A Review of Co-curricular Sexual and Reproductive Health and HIV Programmes
The Department of Basic Education (DBE) acknowledged the need for a co-curriculum-based response for HIV prevention targeting adolescents during Life Orientation already taught in schools. HEARD was commissioned by the DBE to conduct a desktop review of Co-curricular and Peer Education Sexual Reproductive Health and HIV (SRHH) Prevention Programmes in South Africa (SA), sub-Saharan Africa (SSA). This include effective international programmes that could be used as a gold standard for SA and SSA programmes.
This was in line with strategic outcome 3 of the Department of Basic Education Integrated Strategy on HIV, STIs and TB 2012-2016 (forthcoming).
This report is currently being reviewed by the DBE. It was carried out by sourcing, categorising and synthesising desktop and systematic reviews of various co-curricular programmes informed to identify the common characteristics of effective SRHH programmes. SA and SSA programmes were compared against international best practice co-curricular SRHH programmes. It examines the number of SA and SSA programmes that were effective by these standards. The review also informed the DBE of the characteristics of SA and SSA programmes and characteristics that required improvement.
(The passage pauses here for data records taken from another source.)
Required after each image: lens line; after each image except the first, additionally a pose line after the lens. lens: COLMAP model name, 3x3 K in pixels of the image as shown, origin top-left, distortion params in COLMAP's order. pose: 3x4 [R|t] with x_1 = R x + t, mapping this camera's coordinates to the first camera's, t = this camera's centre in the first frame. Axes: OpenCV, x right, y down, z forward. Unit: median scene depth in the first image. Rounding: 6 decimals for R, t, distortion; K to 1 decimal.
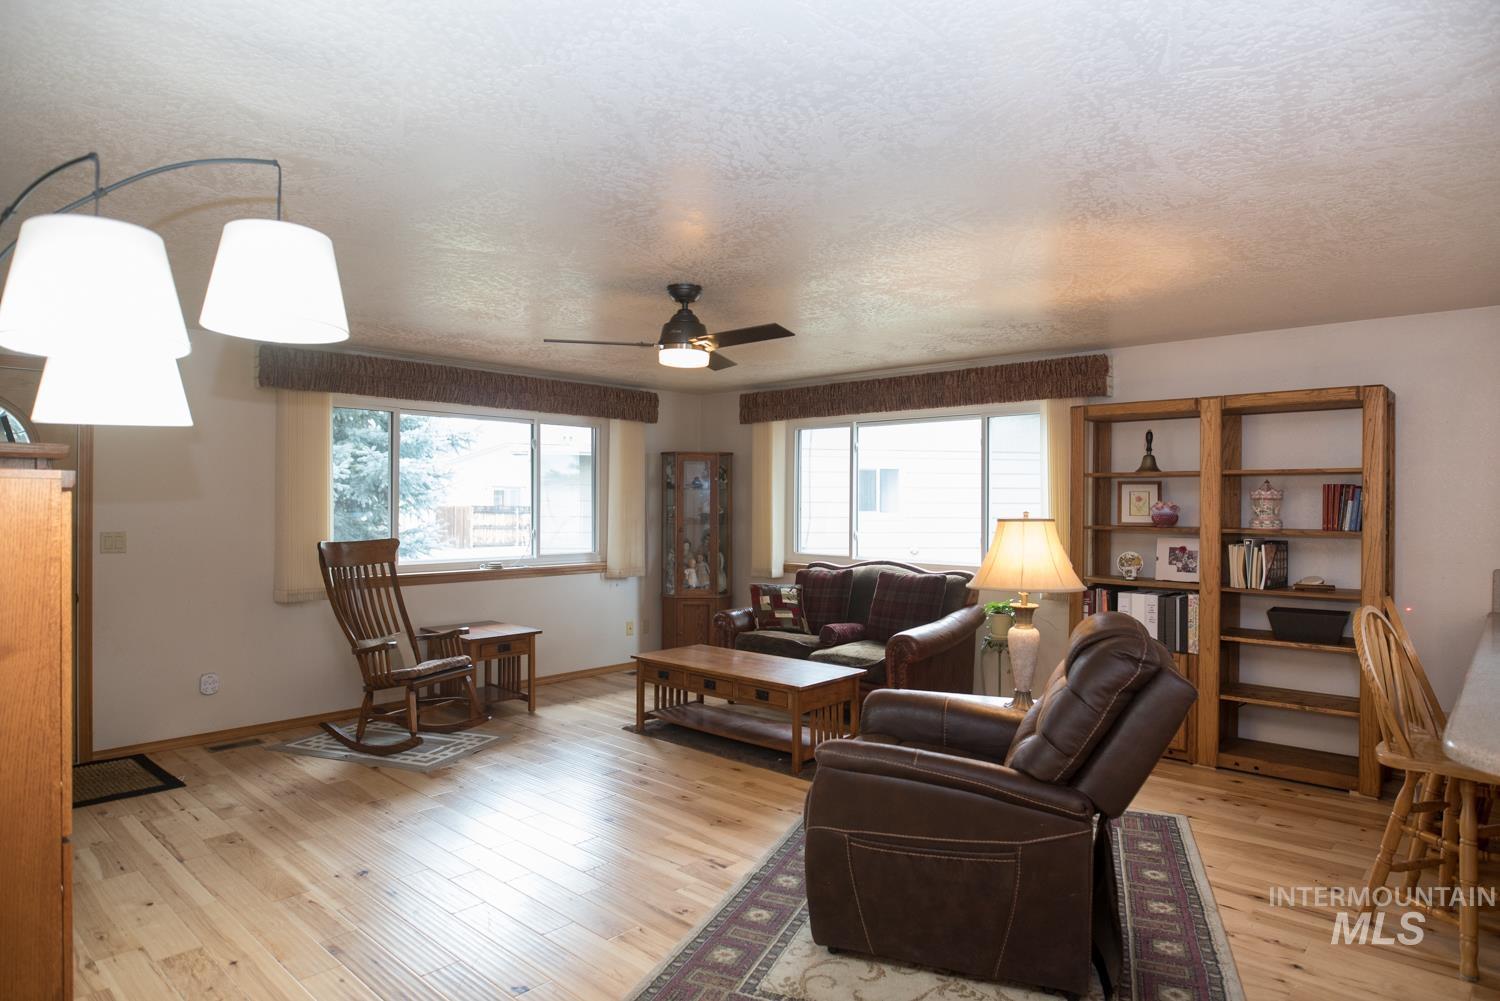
lens RADIAL K [[863.3, 0, 754.2], [0, 863.3, 504.1], [0, 0, 1]] dist [-0.023920, 0.002140]
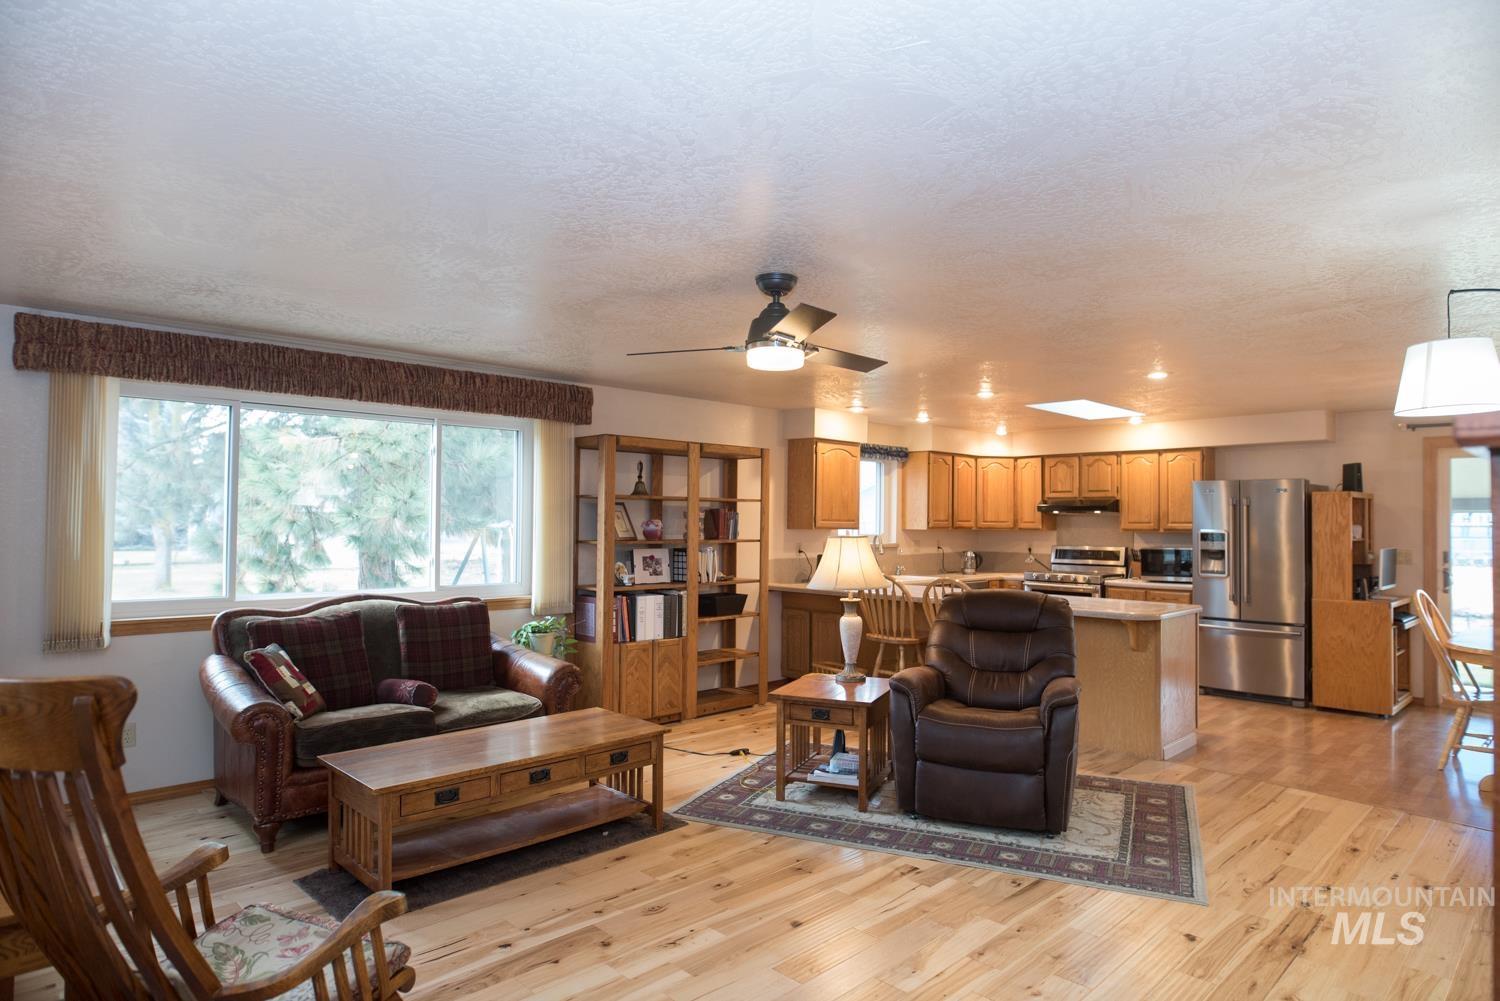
lens RADIAL K [[863.3, 0, 754.6], [0, 863.3, 502.6], [0, 0, 1]] dist [-0.023920, 0.002140]
pose [[0.052634, 0.018053, 0.998451, -0.754989], [-0.007540, 0.999815, -0.017680, -0.007097], [-0.998585, -0.006598, 0.052760, 0.776449]]
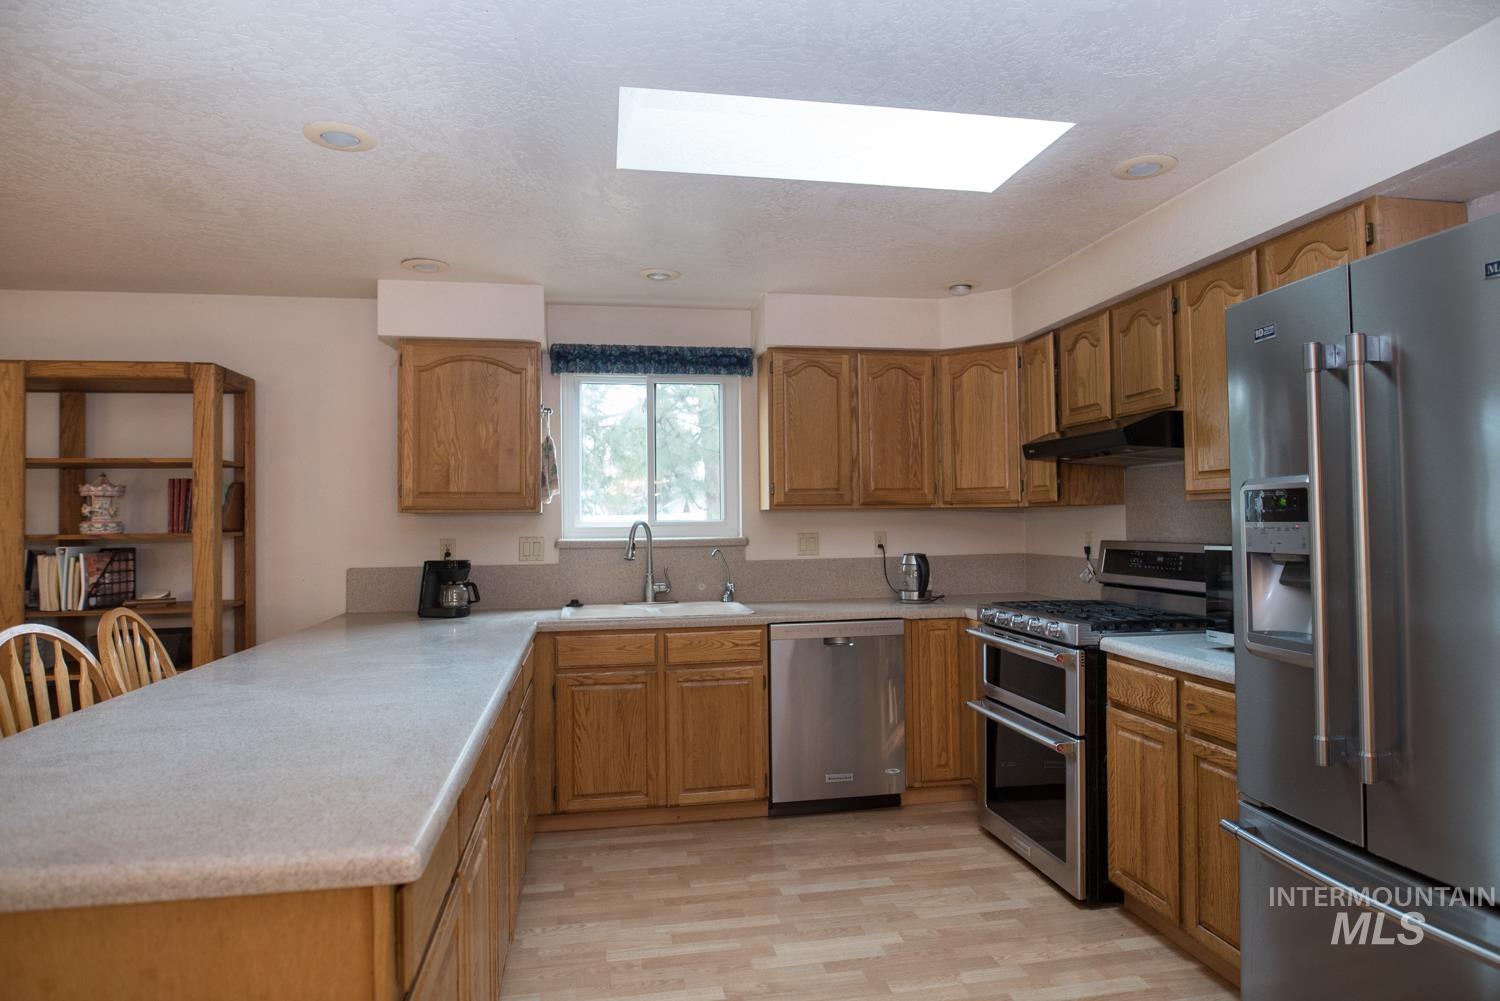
lens RADIAL K [[863.3, 0, 755.5], [0, 863.3, 499.7], [0, 0, 1]] dist [-0.023920, 0.002140]
pose [[0.598744, 0.006747, 0.800912, 0.305690], [0.015990, 0.999665, -0.020375, 0.021424], [-0.800781, 0.025006, 0.598435, 0.030430]]
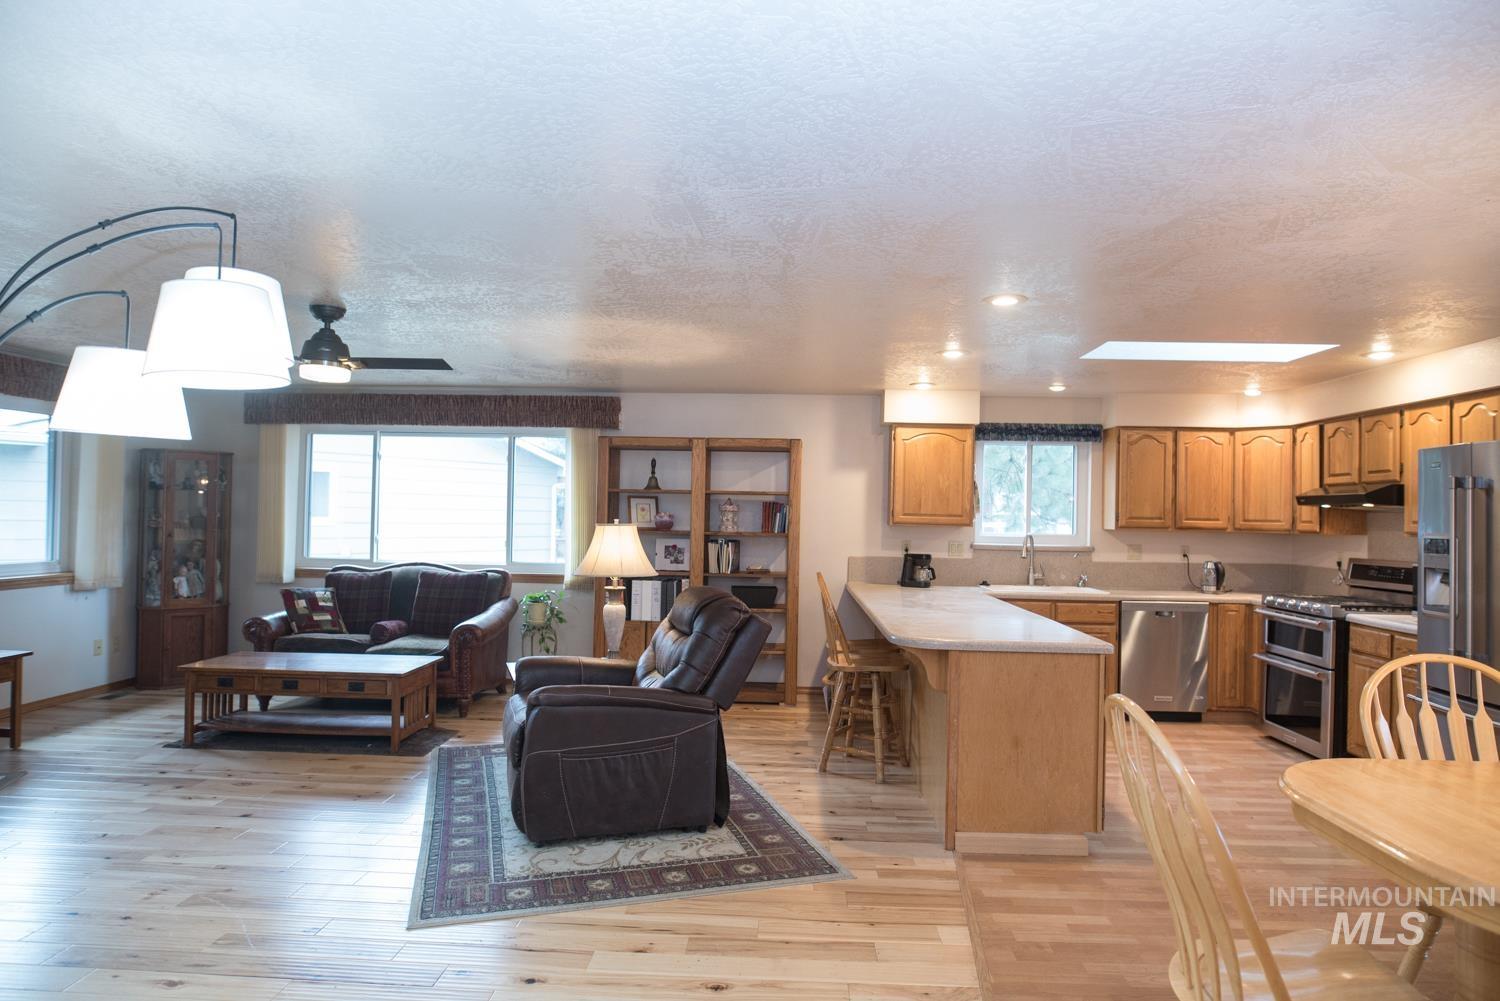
lens RADIAL K [[863.3, 0, 754.3], [0, 863.3, 503.0], [0, 0, 1]] dist [-0.023920, 0.002140]
pose [[0.766230, 0.019918, 0.642258, -0.283886], [-0.014754, 0.999801, -0.013405, -0.000828], [-0.642397, 0.000796, 0.766372, -0.132272]]
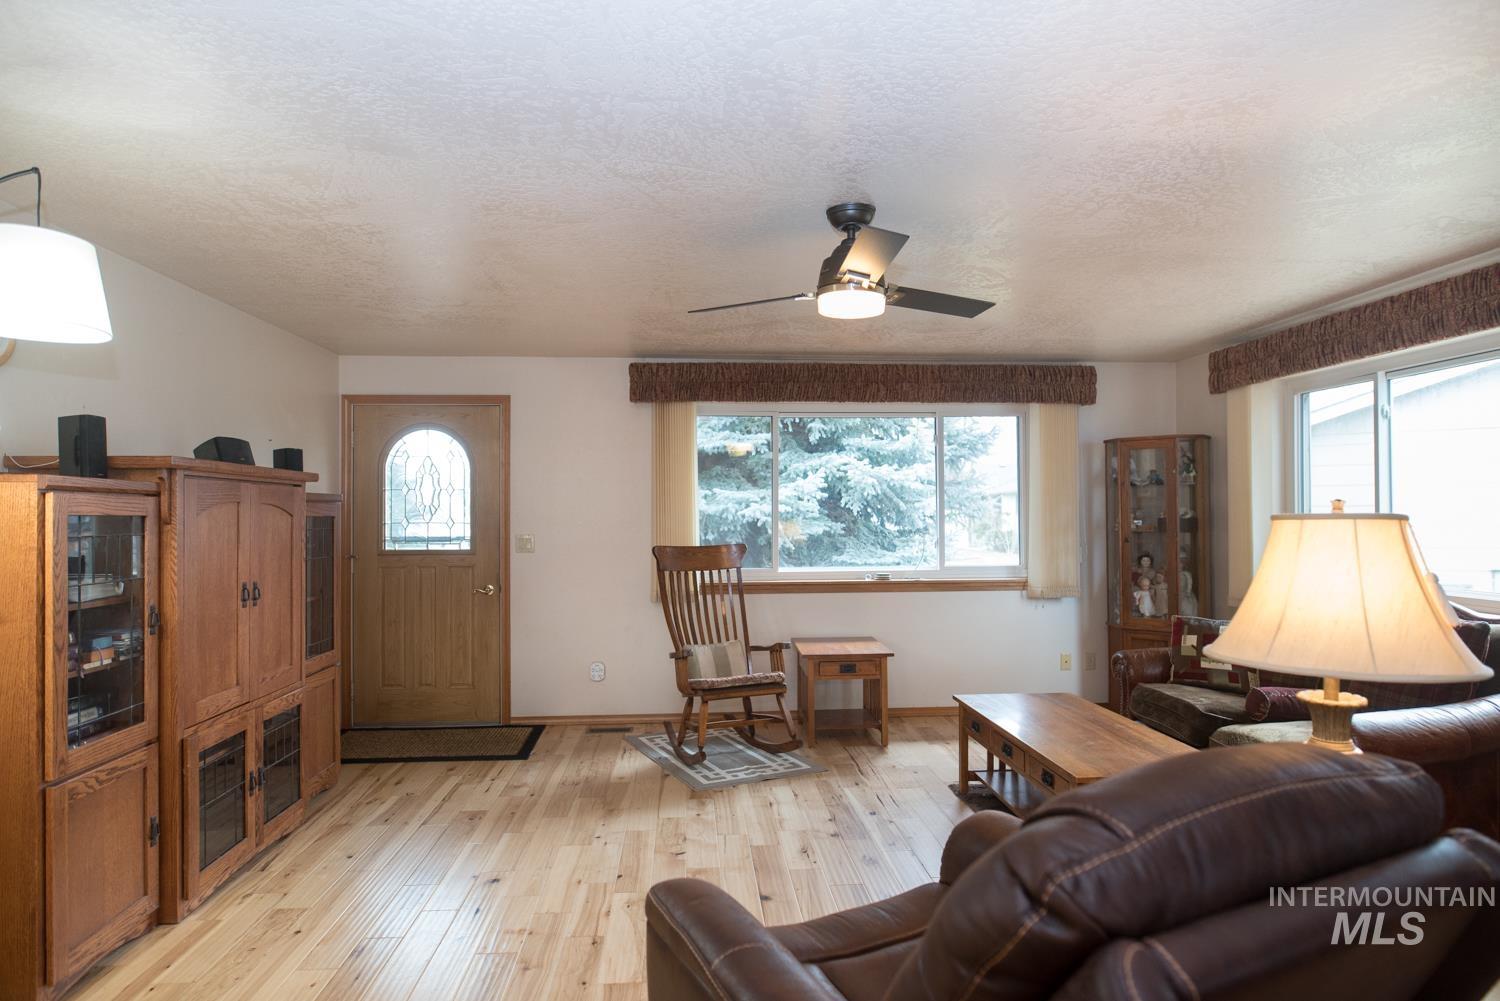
lens RADIAL K [[863.3, 0, 754.4], [0, 863.3, 502.8], [0, 0, 1]] dist [-0.023920, 0.002140]
pose [[0.728876, -0.018267, -0.684402, 0.290609], [0.008437, 0.999808, -0.017700, 0.011595], [0.684594, 0.007127, 0.728890, 0.318812]]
Effective programmes shared the following characteristics: adapting the programme to the context; using peer educators and programme participants in programme development; using trained adult facilitators or educators to facilitate the programmes; basing the programme on sociological theories; having comprehensive programme objectives; and having clear behaviours the programme aimed to change.
Fourty-two programmes were included ; 26 from SA, 16 from SSA and 10 international programmes. Our results showed only a quarter of SRHH programmes were school-based, with less than 20% involving youth in programme development. Less than a third of SA programmes and about a half of SSA programmes had been evaluated. Six of the eight evaluated programmes from SA and five of the nine evaluated programmes from SSA were effective in addressing risk and protective factors and sexual behaviours. However, only two SA programmes and one SSA programme showed a positive impact on biological outcomes. There is a need for more rigorous evaluation of SRHH programmes in SA and SSA, especially regarding the use of biological outcomes. The future implementation of SA and SSA programmes needs to integrate a number of important characteristics central to effective interventions.